After studying the application for only three months, Health Canada 
approved it on July 22 of this year, making me one of the very few 
Canadians with symptoms severe enough to have qualified under both sets of 
rules.

I knew I had a prison sentence looming for growing pot and planning to sell 
some. I also knew that Allan Rock's department had grown 250 kilograms of 
pot to distribute to exemptees, so I was not concerned as to my medical supply.

Early this summer, Health Minister Anne McLellan announced that she would 
not distribute the herb until she had conducted double-blind studies - to 
commence this fall.

Knowing that a lack of medicine - the medicine of last resort - would be 
catastrophic to my health, and that it would now not be available in 
prison, I requested that my attorney petition the Supreme Court of Nova 
Scotia to delay sentencing until Health Canada made cannabis available to me.

The decision on the very narrow legal issue of whether I had the right to 
be heard was delivered by Nova Scotia Supreme Court Justice Suzanne Hood on 
Sept. 10, 2002. She stated that this matter was not her problem, but the 
problem of Correctional Services of Canada (CSC). She then proceeded to 
sentence me to six years' federal incarceration.

She was wrong: It is not CSC's problem - it is my problem. I believe that 
CSC honestly wants to help - they are watching me suffer - but their hands 
are tied. I have seen both doctors here and have dealt with all of their 
medical staff. Since all conventional therapies have been tried and have 
failed, and there is no legal source of cannabis, all they can offer me is 
their sympathy.

I have dealt with the authorities to the highest levels, who have consulted 
with their superiors in Ottawa. I have the one medical need that cannot be 
treated in prison.

I am in constant pain, 24 hours a day. The only question awaiting hourly is 
the severity to be dealt with. Due to the nausea created by the pain, I am 
able to eat little - and most of that comes back up. Rather than sleep, I 
lie quietly and hope to drift into a state of semi-consciousness, which 
happens from time to time for periods of 20 minutes or so - until I am 
jolted awake by a new arrow of pain.

In essence, by being imprisoned and deprived of my medicine, I am subjected 
to constant severe pain, deprived of food and denied sleep. Quite simply: 
torture.

If a Canadian were being held under these conditions in a foreign country, 
there would be an international diplomatic furor. Yet it is happening to a 
Canadian, in Canada.

To this end, the Marijuana Party of Canada has issued a complaint to 
Amnesty International, which we expect will fully investigate and complain 
on the world stage.

My family, friends, colleagues and well-wishers are naturally upset with my 
treatment. Members of the House of Commons and the Senate have expressed 
their outrage. Justice Minister Martin Cauchon has recently stated that our 
pot laws need to be modernized and streamlined.

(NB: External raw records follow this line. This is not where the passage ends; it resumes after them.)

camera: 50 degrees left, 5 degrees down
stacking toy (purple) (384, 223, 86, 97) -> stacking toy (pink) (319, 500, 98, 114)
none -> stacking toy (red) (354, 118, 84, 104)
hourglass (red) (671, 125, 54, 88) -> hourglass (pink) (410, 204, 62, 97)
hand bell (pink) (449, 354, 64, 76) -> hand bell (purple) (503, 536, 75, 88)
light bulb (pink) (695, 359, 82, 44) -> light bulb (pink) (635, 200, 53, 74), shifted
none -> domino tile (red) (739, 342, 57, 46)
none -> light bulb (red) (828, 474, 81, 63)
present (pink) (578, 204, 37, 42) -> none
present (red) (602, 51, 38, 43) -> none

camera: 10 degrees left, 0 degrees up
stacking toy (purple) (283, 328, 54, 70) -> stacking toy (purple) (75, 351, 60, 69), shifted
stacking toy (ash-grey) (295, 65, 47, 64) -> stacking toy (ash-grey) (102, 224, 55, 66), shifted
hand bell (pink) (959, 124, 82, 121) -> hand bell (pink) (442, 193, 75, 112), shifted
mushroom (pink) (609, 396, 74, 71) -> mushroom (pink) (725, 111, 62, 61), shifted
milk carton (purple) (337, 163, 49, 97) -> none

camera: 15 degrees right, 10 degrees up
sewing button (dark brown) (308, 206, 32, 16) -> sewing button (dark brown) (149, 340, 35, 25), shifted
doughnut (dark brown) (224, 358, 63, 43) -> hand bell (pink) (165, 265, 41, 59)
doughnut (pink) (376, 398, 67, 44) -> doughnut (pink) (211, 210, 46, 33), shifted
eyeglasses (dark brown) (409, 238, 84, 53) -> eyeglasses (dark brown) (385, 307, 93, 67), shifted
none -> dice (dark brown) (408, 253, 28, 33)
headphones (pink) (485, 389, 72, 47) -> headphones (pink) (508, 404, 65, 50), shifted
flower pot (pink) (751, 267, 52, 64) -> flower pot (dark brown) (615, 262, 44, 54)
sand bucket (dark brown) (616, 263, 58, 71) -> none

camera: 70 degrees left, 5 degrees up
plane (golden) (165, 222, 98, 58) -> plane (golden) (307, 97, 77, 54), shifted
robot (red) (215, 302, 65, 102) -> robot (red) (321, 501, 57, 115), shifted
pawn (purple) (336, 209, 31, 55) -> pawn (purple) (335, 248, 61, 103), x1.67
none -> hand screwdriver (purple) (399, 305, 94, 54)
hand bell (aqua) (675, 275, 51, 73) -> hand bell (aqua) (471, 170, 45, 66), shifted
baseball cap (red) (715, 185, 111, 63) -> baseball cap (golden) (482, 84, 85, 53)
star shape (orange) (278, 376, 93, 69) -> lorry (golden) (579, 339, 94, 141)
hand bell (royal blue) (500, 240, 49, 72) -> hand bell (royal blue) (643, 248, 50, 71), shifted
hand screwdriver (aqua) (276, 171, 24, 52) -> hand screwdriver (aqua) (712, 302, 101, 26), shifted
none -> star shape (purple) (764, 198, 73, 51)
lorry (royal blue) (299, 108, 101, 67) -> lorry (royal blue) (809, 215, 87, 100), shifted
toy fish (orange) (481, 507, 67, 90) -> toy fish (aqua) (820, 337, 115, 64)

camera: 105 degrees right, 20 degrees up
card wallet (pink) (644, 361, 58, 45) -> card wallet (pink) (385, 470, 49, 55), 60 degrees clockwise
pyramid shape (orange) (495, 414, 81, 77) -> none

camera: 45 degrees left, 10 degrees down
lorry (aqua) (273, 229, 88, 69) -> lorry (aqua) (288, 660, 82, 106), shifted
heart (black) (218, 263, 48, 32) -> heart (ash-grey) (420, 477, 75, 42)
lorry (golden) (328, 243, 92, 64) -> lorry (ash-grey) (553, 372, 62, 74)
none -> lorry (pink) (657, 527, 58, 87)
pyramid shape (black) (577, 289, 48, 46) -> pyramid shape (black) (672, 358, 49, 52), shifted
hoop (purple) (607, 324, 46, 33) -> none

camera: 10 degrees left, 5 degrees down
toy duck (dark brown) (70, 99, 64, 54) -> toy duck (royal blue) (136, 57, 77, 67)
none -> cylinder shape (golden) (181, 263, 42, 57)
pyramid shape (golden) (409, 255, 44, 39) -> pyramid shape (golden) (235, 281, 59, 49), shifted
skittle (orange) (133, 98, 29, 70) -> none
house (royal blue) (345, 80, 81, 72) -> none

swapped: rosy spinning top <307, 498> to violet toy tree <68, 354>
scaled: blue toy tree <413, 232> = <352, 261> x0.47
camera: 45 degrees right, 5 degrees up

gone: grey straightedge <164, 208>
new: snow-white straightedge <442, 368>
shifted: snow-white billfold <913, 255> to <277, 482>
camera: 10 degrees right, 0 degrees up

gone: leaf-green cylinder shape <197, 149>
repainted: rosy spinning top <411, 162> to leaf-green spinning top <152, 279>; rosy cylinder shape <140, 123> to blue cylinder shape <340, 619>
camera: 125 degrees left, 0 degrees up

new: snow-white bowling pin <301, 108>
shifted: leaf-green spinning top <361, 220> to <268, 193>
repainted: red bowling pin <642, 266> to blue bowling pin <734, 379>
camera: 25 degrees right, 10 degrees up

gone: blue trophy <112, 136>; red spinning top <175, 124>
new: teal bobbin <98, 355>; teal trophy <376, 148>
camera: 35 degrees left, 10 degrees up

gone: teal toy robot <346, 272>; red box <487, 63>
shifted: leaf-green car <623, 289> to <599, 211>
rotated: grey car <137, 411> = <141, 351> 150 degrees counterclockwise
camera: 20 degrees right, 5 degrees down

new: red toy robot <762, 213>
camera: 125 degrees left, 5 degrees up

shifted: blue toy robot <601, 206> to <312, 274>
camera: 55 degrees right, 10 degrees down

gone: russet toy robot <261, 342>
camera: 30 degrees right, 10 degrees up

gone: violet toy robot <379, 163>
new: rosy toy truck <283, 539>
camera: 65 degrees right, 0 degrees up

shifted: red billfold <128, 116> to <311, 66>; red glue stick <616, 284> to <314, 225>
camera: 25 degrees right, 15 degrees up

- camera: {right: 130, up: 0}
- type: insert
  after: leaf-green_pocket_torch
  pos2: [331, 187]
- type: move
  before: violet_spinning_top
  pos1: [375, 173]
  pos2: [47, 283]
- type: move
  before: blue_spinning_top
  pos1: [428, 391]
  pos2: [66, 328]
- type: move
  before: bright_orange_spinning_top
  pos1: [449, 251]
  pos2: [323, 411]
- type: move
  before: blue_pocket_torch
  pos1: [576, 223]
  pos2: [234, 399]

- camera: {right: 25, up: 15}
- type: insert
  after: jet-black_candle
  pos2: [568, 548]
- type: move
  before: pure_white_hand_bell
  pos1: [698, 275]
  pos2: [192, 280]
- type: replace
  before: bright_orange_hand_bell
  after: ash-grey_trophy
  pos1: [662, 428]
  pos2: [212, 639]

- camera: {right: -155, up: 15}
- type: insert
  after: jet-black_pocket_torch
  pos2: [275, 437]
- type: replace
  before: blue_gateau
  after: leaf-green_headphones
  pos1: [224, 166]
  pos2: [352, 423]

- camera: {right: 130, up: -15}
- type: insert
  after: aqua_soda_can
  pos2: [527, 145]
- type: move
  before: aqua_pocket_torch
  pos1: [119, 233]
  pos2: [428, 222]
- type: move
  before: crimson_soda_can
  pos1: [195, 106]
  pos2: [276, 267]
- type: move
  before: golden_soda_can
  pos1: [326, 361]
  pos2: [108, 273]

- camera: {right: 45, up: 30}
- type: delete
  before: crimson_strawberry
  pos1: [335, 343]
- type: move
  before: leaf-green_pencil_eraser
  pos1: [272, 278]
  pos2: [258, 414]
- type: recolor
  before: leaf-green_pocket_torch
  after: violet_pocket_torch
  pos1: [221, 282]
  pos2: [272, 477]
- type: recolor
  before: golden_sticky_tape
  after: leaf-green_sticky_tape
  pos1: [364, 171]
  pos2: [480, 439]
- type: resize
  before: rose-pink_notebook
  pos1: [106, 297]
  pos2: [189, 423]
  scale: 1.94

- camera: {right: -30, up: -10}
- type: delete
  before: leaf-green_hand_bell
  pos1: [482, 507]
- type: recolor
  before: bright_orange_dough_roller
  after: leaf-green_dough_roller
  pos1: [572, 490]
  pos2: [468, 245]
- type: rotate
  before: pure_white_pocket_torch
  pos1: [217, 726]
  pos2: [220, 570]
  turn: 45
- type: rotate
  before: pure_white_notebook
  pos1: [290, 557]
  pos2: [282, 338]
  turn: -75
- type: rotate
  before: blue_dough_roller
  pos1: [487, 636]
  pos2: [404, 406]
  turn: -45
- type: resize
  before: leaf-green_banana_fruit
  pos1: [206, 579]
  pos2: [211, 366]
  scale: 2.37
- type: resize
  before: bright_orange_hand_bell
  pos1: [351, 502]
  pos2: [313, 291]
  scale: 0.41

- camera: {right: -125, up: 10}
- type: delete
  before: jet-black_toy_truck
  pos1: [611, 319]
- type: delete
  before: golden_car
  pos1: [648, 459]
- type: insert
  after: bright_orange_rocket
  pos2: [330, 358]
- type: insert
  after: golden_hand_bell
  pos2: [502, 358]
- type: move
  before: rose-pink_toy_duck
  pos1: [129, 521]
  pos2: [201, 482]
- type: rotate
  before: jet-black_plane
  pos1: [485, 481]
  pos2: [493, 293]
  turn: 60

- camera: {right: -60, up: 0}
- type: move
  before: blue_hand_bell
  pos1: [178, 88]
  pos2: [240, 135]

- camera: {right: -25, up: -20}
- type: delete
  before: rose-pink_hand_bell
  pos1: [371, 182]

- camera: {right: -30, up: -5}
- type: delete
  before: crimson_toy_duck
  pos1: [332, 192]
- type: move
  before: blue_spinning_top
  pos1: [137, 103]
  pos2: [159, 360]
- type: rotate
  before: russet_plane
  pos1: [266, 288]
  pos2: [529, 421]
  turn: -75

This is the type of 
situation he must have meant, where we have three federal ministries - 
Justice, Health and Solicitor General - all fighting over the archaic 
marijuana laws while people such as myself suffer. It was Cauchon's own 
minions in the federal Department of Justice who fought so savagely to have 
me imprisoned - with no medicine.

I don't know what will happen to me in the short-term, but I know that if I 
am not treated in the long run, I will leave here crippled, in a wheelchair.